### Your instructions
From the top of the records below, return each line exactly, ending with the line that contains "ottoman: present [635,445,722,543]".

[[ Source material, beginning ]]

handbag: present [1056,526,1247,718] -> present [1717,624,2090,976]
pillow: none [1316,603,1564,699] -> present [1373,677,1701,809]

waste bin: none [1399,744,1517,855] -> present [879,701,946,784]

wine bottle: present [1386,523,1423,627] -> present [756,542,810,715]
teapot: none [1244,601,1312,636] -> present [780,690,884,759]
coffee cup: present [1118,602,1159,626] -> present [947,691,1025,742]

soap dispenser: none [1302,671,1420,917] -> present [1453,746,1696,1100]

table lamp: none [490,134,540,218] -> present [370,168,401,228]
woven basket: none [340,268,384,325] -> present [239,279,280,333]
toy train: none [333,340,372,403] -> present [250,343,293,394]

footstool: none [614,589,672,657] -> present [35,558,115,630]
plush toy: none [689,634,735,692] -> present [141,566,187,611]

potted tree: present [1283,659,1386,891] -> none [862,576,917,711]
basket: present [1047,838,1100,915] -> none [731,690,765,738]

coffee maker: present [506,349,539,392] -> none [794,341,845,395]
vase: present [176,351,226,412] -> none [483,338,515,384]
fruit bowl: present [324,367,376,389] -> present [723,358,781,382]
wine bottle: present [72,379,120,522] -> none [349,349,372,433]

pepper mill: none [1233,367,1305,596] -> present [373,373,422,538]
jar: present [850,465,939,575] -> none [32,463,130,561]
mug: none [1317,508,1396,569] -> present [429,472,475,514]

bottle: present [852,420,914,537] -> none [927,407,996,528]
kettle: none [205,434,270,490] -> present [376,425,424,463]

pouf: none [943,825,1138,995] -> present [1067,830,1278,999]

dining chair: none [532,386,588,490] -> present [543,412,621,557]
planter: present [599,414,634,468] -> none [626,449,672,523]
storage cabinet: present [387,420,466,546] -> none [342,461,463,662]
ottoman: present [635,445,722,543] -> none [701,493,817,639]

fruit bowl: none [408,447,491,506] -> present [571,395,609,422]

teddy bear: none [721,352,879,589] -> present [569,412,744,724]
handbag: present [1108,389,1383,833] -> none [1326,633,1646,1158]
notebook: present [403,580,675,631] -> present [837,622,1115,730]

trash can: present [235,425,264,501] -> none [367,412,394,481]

[[ Source material, end ]]

### Response area
handbag: present [1056,526,1247,718] -> present [1717,624,2090,976]
pillow: none [1316,603,1564,699] -> present [1373,677,1701,809]

waste bin: none [1399,744,1517,855] -> present [879,701,946,784]

wine bottle: present [1386,523,1423,627] -> present [756,542,810,715]
teapot: none [1244,601,1312,636] -> present [780,690,884,759]
coffee cup: present [1118,602,1159,626] -> present [947,691,1025,742]

soap dispenser: none [1302,671,1420,917] -> present [1453,746,1696,1100]

table lamp: none [490,134,540,218] -> present [370,168,401,228]
woven basket: none [340,268,384,325] -> present [239,279,280,333]
toy train: none [333,340,372,403] -> present [250,343,293,394]

footstool: none [614,589,672,657] -> present [35,558,115,630]
plush toy: none [689,634,735,692] -> present [141,566,187,611]

potted tree: present [1283,659,1386,891] -> none [862,576,917,711]
basket: present [1047,838,1100,915] -> none [731,690,765,738]

coffee maker: present [506,349,539,392] -> none [794,341,845,395]
vase: present [176,351,226,412] -> none [483,338,515,384]
fruit bowl: present [324,367,376,389] -> present [723,358,781,382]
wine bottle: present [72,379,120,522] -> none [349,349,372,433]

pepper mill: none [1233,367,1305,596] -> present [373,373,422,538]
jar: present [850,465,939,575] -> none [32,463,130,561]
mug: none [1317,508,1396,569] -> present [429,472,475,514]

bottle: present [852,420,914,537] -> none [927,407,996,528]
kettle: none [205,434,270,490] -> present [376,425,424,463]

pouf: none [943,825,1138,995] -> present [1067,830,1278,999]

dining chair: none [532,386,588,490] -> present [543,412,621,557]
planter: present [599,414,634,468] -> none [626,449,672,523]
storage cabinet: present [387,420,466,546] -> none [342,461,463,662]
ottoman: present [635,445,722,543] -> none [701,493,817,639]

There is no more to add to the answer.